The research is still in its early stages. Garlet's team continues running laboratory tests, breeding armyworms in controlled conditions to measure how effectively the encapsulated extract kills them. The goal is clear: achieve at least 80 percent mortality within 72 hours, matching the kill rate of commercial synthetic products but without the ecological damage. Once laboratory results are solid, the work moves to greenhouse trials and then to real farm conditions, where the true test begins—whether the insecticide performs as well when armyworms are actually feeding on living plants under the sun.
If those field trials succeed, the path to market opens. But Garlet and her colleagues are already thinking beyond the current encapsulation method. They're exploring nanoencapsulation, a more advanced technique that could further improve the product's stability and effectiveness. They're also seeking partnerships with agricultural companies that could help scale production and distribution. What began as a laboratory experiment in Alta Floresta could eventually become a tool available to farmers across Brazil—a way to fight back against a pest that has reshaped how the country grows its food.
Citações Notáveis
It became urgent to search for new ecological compounds as resistance to chemical and transgenic methods accelerated— Juliana Garlet, project coordinator
Encapsulation protects the compound against solar degradation, facilitates farmer handling and transport, and allows controlled release of the active ingredient in the field, reducing application frequency— Juliana Garlet
A Conversa do Hearth Outra perspectiva sobre a história
Why does this particular tree matter? There must be other plants with insecticidal properties.

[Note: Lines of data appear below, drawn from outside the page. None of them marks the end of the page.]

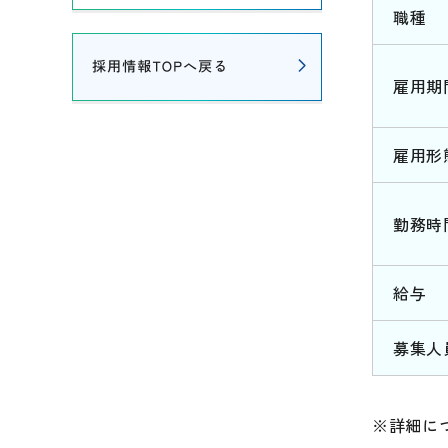
職種
雇用期
雇用形
勤務時
給与
募集人
※詳細に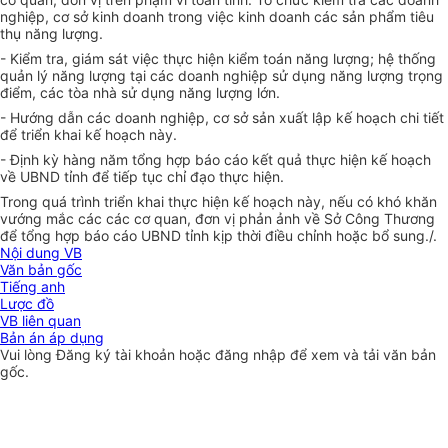
nghiệp, cơ sở kinh doanh trong việc kinh doanh các sản phẩm tiêu
thụ năng lượng.
- Kiểm tra, giám sát việc thực hiện kiểm toán năng lượng; hệ thống
quản lý năng lượng tại các doanh nghiệp sử dụng năng lượng trọng
điểm, các tòa nhà sử dụng năng lượng lớn.
- Hướng dẫn các doanh nghiệp, cơ sở sản xuất lập kế hoạch chi tiết
để triển khai kế hoạch này.
- Định kỳ hàng năm tổng hợp báo cáo kết quả thực hiện kế hoạch
về
UBND
tỉnh để tiếp tục chỉ đạo thực hiện.
Trong quá trình triển khai thực hiện kế hoạch này, nếu có khó khăn
vướng mắc các các cơ quan, đơn vị phản ảnh về Sở Công Thương
để tổng hợp báo cáo
UBND
tỉnh kịp thời điều chỉnh hoặc bổ sung./.
Nội dung VB
Văn bản gốc
Tiếng anh
Lược đồ
VB liên quan
Bản án áp dụng
Vui lòng
Đăng ký
tài khoản hoặc
đăng nhập
để xem và tải văn bản
gốc.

The Apeiba tibourbou had already been tested by Garlet's group in earlier work. They knew it worked. The breakthrough wasn't finding a new plant—it was solving the problem that made botanical insecticides impractical in the first place. The leaves degrade too fast in sunlight. Once you solve that, you have something farmers can actually use.
So the encapsulation is the real innovation here, not the plant itself.

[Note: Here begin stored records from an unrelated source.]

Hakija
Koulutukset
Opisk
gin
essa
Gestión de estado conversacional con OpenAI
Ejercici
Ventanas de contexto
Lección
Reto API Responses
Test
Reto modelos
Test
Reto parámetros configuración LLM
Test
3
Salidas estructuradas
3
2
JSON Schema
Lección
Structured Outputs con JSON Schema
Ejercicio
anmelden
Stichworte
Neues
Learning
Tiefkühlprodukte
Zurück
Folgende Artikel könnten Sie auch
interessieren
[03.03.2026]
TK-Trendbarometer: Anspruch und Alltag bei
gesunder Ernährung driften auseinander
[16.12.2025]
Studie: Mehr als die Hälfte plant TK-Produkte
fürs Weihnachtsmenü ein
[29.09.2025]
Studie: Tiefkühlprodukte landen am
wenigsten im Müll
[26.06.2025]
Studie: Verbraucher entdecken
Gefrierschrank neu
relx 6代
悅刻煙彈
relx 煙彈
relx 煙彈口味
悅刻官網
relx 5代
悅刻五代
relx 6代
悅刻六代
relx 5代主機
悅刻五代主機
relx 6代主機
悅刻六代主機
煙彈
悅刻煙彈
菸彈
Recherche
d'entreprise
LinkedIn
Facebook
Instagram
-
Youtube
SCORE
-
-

Exactly. The encapsulation is what transforms a laboratory curiosity into a field-ready tool. You're protecting the compound, extending its life, and reducing how often a farmer has to spray. That's three problems solved at once.

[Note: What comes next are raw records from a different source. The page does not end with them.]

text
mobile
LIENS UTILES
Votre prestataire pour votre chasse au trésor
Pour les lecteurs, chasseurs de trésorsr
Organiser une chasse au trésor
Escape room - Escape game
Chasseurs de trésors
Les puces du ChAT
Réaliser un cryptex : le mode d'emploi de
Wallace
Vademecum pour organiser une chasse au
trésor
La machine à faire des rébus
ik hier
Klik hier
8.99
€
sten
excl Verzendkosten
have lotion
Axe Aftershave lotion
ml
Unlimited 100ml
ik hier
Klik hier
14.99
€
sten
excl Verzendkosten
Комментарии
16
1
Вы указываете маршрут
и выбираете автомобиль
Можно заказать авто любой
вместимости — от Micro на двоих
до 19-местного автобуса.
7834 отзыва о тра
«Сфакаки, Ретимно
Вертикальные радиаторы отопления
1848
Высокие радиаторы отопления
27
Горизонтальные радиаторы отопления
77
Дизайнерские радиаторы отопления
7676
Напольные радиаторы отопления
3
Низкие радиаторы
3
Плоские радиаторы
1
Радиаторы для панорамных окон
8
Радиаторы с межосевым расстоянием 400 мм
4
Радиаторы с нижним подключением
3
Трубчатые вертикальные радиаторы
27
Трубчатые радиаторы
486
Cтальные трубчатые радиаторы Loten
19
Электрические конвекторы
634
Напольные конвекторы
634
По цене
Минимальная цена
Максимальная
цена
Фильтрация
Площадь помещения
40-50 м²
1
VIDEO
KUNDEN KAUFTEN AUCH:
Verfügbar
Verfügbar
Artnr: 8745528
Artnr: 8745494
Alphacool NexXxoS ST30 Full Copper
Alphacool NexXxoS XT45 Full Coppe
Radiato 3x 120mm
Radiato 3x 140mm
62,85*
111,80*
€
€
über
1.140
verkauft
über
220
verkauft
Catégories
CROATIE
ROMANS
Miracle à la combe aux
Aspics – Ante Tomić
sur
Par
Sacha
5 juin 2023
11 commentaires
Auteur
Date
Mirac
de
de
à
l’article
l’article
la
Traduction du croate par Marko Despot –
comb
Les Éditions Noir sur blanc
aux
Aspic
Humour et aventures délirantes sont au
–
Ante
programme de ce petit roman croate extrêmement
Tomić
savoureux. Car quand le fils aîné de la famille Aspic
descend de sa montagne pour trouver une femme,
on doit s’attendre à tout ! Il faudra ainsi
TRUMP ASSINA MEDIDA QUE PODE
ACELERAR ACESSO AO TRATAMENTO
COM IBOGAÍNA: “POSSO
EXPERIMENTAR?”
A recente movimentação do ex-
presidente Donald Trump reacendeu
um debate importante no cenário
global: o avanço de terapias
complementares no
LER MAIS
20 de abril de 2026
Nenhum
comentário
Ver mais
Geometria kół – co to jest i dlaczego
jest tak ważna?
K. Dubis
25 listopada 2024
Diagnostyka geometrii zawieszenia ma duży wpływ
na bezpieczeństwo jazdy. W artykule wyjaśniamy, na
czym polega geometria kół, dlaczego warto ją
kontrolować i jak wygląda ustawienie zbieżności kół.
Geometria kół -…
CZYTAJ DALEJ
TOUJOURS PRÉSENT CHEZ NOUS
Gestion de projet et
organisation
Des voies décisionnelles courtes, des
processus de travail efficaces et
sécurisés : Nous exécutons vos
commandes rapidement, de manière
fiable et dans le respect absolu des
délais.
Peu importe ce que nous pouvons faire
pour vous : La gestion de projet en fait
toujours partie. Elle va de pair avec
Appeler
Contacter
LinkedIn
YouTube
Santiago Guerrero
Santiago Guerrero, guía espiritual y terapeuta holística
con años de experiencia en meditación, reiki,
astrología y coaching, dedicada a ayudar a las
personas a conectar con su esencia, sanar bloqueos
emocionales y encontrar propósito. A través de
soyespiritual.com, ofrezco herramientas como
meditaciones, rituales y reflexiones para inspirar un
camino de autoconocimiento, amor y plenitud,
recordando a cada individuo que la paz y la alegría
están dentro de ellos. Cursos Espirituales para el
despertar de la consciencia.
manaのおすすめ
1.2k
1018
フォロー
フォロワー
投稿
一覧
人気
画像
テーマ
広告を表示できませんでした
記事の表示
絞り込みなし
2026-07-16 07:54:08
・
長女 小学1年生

What happens if this works? Does it replace chemical spraying entirely?
Probably not entirely, at least not immediately. But it gives farmers another option when resistance builds up, which it always does. Right now they're trapped—chemicals stop working, so they spray more, which breeds more resistance. This breaks that cycle.
The 80 percent mortality target—is that realistic?
It has to be. If it kills fewer armyworms than synthetic products, farmers won't switch. They need to know it works as well as what they're already using. The difference is what happens to the soil and water afterward.
What's the timeline looking like?
They're still in the lab phase. Greenhouse trials come next, then field trials. After that, they need regulatory approval and industrial partnerships to manufacture it at scale. We're probably talking years, not months. But the research is moving forward.